[Start of section]
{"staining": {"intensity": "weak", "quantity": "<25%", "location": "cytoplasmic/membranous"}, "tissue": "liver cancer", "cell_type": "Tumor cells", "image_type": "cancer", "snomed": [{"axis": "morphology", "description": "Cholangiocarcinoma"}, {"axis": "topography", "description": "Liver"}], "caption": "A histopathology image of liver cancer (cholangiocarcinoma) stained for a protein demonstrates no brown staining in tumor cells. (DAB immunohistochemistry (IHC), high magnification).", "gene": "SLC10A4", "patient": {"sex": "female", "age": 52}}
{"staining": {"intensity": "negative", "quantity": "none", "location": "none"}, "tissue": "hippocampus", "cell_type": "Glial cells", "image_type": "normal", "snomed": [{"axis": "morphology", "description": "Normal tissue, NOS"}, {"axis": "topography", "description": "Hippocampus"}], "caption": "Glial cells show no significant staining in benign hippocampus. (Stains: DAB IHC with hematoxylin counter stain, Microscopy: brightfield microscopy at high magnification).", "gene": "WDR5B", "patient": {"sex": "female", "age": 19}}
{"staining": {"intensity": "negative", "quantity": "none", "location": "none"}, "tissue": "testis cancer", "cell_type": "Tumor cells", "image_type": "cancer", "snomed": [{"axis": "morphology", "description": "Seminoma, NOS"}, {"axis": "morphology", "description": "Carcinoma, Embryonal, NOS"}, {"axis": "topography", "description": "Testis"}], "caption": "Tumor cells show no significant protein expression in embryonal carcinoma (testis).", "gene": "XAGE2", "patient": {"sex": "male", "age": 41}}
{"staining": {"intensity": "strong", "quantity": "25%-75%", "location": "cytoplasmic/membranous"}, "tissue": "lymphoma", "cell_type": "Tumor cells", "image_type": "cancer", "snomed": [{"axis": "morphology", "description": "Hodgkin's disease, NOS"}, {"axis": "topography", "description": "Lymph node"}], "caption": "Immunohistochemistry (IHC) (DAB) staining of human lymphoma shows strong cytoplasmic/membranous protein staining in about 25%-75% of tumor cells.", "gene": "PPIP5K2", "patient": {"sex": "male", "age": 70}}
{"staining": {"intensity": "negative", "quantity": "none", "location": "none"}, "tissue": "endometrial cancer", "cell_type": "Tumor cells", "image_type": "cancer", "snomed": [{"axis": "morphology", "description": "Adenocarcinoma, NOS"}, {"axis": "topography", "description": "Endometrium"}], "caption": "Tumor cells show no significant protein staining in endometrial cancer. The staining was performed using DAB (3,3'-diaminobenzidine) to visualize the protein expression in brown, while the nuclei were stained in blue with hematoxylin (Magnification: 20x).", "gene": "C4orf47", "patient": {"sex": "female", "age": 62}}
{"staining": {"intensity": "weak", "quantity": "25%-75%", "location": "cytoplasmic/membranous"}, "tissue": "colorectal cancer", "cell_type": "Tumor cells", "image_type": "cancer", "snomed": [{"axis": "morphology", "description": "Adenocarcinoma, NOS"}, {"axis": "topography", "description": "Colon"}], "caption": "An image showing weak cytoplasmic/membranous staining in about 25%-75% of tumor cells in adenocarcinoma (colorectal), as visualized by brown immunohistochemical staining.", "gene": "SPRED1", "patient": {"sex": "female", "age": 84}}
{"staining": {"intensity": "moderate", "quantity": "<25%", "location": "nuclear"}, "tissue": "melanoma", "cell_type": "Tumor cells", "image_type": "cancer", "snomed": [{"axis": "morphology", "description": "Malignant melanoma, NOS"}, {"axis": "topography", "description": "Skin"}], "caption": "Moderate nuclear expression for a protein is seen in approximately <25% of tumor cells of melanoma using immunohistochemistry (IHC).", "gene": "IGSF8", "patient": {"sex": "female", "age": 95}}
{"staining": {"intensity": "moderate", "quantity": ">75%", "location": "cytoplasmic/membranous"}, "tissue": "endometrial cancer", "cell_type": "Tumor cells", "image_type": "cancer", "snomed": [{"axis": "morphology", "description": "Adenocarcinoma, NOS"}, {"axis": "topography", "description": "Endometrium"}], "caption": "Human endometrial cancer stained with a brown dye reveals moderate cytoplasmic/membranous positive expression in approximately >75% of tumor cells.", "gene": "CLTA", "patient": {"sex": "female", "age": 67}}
[End of section]
TASK INSTRUCTIONS –
Using the records above, output exactly the lines from the first through the line that contains "no significant staining", with both of those included.

SOLUTION FOR THIS PROBLEM –
{"staining": {"intensity": "weak", "quantity": "<25%", "location": "cytoplasmic/membranous"}, "tissue": "liver cancer", "cell_type": "Tumor cells", "image_type": "cancer", "snomed": [{"axis": "morphology", "description": "Cholangiocarcinoma"}, {"axis": "topography", "description": "Liver"}], "caption": "A histopathology image of liver cancer (cholangiocarcinoma) stained for a protein demonstrates no brown staining in tumor cells. (DAB immunohistochemistry (IHC), high magnification).", "gene": "SLC10A4", "patient": {"sex": "female", "age": 52}}
{"staining": {"intensity": "negative", "quantity": "none", "location": "none"}, "tissue": "hippocampus", "cell_type": "Glial cells", "image_type": "normal", "snomed": [{"axis": "morphology", "description": "Normal tissue, NOS"}, {"axis": "topography", "description": "Hippocampus"}], "caption": "Glial cells show no significant staining in benign hippocampus. (Stains: DAB IHC with hematoxylin counter stain, Microscopy: brightfield microscopy at high magnification).", "gene": "WDR5B", "patient": {"sex": "female", "age": 19}}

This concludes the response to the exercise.